I placed my variables in RAM ( with D-cache disable) : CYCCNT = 216849
I placed my variables in RAM ( with D-cache enable) : CYCCNT = 104300
I placed my variables in DTCM-RAM ( with D-cache disabled/enabled same result) : CYCCNT = 115800
my question is why is DTCM slower than RAM1 with cache ??!!
2022-09-26 07:14 AM
Caching paths tend to be able to service within the current machine cycle, whereas other memory needs at least a cycle.
2022-09-26 11:45 PM
oh then I got this wrong , the way i understand from reading the manuals is that TCM memory run at same speed at processor without any wait state or latency .
Another thing that would also contradict what you say is that AN4891 that test the performance of this processor in various memory configurations . USEs ITCM and DTCM as the benchmark for other tests
2022-09-26 11:56 PM
Where's the stack?
JW
2022-09-27 01:00 AM
Zero wait state infers that the memory is single cycle.
I'm saying cache paths are sub-cycle.
TCM is going to have best predictable speed, and is deeper.
2022-09-27 01:12 AM
Further TCM isn't cached, so it doesn't pollute / waste it, but also doesn't benefit from the optimized read on a hit.
2022-09-27 01:46 AM
if this is " .user_heap_stack " (in memory .ld file) what you are referring to. then it is currently in RAM_D1 . I will change to DTCMRAM and check .

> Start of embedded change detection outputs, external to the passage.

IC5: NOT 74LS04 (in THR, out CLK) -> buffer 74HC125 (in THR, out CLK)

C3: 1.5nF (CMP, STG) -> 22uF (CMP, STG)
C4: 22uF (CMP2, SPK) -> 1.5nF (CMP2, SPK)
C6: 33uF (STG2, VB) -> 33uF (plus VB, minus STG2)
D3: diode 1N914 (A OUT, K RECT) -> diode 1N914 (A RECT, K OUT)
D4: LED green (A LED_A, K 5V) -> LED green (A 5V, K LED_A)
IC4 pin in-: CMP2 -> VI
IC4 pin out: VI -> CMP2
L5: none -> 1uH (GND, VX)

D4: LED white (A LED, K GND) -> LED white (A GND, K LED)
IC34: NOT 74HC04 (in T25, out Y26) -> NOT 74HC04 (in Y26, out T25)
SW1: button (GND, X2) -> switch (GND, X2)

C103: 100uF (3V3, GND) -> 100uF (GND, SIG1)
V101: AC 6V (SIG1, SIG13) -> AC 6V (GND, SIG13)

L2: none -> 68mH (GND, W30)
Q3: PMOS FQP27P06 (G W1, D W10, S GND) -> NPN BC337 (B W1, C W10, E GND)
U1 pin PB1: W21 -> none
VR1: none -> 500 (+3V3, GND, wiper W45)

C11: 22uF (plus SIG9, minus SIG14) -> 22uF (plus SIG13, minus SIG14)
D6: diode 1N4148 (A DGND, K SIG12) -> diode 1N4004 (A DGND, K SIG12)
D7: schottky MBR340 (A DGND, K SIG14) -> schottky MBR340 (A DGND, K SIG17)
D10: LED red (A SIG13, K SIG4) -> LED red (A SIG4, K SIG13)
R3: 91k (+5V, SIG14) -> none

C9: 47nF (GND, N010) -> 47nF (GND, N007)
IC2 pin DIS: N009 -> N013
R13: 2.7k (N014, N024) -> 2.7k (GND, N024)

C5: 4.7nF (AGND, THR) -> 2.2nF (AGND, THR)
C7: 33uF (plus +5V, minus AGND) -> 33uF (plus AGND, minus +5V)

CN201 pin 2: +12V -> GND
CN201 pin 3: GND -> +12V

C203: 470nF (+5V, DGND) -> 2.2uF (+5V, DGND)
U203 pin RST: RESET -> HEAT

but here is a question (i am very new to this). what should i do in main to let program understand and use DTCM-ram for heap and stack . What i do for variables . I use attribute . and the forst function in main is memcopy(&sdata,&sidata,&edata-&sdata) . Is there a similar thing to do for heap and stack ?
2022-09-27 02:47 AM
Dear @xchen.3
I invite you to refer to the AN4891 "STM32H72x, STM32H73x, and single-core STM32H74x/75x system architecture and performance". Some benchmarks are provided.
SofLit
2022-09-27 04:48 AM
thank you ,I have started there and i am trying to duplicate similar results on my software. In order to start using these advanced features, however in this app note the projects are done by system workbench IDE not CubeIDE. So the startup code and generated functions are different . Also CubeMx has no options and there is little information on how to apply the required correctly (placing Critical code in ITCM and Relevant Data in DTCM memory) . for example how to modify linker script and what should change in code like moving vector tables , etc...
2022-09-27 06:23 AM
after changing the heap and stack . aslo .bss & .data sections , now in build analyzer , memory details it shows DTCM-RAM contains everything . RAM1 , RAM2 RAM 3 . zero k byte used and nothing inside . Also Same result regarding calculation time .